As an upper-class public schoolboy in the 1930s he had no knowledge of girls apart from his sister, and his emotional life was focussed on other boys. Joining the army meant exchanging one all-male group for another: Mosley writes with engaging frankness about the cheerful camping around that ensued during training, and the pseudo-sophisticated cynicism they all affected. His social horizons were equally limited, but despite knowing nothing about the men from non-public school backgrounds he was expected to lead, he got on with them surprisingly well. There were two obvious impediments to his becoming an officer: the severe stammer he had developed at the age of seven, and the little matter of his father being in Holloway. It is interesting that although Mosley knows that strings were pulled to get him his commission, and that the matter of how to deal with his war service must have been discussed by the authorities who had put his father in prison, he does not appear to have investigated the matter.
Becoming an officer was important to him: he felt, for the first time, on equal terms with his father.
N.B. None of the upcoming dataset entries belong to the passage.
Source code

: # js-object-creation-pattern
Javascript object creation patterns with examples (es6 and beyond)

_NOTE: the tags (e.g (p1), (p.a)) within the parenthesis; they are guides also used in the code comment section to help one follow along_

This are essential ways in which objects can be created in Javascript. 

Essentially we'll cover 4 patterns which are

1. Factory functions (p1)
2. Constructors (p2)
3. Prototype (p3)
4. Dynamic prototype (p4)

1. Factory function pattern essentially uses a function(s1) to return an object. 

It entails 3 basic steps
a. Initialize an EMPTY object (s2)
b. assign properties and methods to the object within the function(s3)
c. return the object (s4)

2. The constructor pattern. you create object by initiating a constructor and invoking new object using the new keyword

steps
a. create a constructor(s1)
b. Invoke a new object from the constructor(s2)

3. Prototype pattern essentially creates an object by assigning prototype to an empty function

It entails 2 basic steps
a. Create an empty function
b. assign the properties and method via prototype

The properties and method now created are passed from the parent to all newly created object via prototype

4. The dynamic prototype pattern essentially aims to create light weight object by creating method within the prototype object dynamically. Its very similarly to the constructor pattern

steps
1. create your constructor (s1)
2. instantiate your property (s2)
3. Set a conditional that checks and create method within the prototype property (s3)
In Holloway, and later by letter, they were more inclined to talk cloudy abstractions about God and Nietzsche than about politics or the war, but he was puzzled, and still is, by his father telling him that he would give him a password to use in case he was captured by the Germans and wanted to make contact. Was this just posturing again, or something more?
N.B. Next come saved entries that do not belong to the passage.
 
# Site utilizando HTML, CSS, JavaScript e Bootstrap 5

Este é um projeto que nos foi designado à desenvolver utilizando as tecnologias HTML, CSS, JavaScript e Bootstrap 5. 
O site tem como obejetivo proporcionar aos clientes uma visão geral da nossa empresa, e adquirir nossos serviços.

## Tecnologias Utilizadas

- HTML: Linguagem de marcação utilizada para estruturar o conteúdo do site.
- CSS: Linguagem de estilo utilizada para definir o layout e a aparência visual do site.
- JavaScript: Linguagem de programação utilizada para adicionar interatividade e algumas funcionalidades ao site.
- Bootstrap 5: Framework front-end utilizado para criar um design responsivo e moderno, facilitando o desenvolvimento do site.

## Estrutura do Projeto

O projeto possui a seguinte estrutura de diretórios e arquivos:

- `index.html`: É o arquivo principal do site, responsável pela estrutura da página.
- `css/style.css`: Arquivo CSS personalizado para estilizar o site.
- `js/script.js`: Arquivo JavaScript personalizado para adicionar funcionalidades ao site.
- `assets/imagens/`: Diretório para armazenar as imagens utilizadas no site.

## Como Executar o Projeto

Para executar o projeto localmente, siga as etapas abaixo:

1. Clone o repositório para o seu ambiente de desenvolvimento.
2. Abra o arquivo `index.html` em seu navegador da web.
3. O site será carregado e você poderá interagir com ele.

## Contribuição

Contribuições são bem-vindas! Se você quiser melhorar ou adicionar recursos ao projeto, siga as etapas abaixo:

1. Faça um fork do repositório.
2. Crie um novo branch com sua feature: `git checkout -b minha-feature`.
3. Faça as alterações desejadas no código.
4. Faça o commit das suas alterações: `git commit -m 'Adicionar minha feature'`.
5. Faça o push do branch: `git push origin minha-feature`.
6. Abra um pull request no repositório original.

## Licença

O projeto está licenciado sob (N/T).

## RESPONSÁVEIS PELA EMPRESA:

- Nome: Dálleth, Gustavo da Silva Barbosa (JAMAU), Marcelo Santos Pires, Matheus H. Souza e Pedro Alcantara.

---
At the heart of this book is Nicholas Mosley’s gradual detachment of himself from his father’s powerful influence and his discovery of his own very different ideas and identity. He began the war half hoping that he would be taken prisoner, and planning to live with his father after it was all over. But when, on a snow-covered hillside in Italy, he was captured by the Germans, he risked his life in a determined and successful effort to escape. This instinctive act of courage marked, he now thinks, his liberation from his father; he went on to win the MC.
Ever since, Mosley has grappled with the realisation that although the war was brutal and stupid it had to be fought. He has also come to perceive the awkward truth that for all its horrors, war is simpler than peace. ‘Humans,’ he writes, ‘are at home in war ( though they seldom admit this.) They know what they have to do.’
Although (despite the publishers’ claims to the contrary) much of the story Mosley tells here appears in his long and outstandingly good biography of his father which came out in the early 1980s, this account of himself when young digs deeper and reveals more about the author’s inner conflicts. It is also a generous tribute to the friends he made during the war, who helped him to grow up, and to the very British decency of all the soldiers who accepted him for what he was and apparently never gave him a hard time for being who he was. Once, during the uproar after his father was released from prison (‘Oh frabjous day! Callooh! Callay!’, wrote the young Mosley in his diary), he was asked, casually, if he was ‘any relation to that bastard’. When he said, ‘Yes, actually’, the response was, ‘My dear fellow, I’m so frightfully sorry.’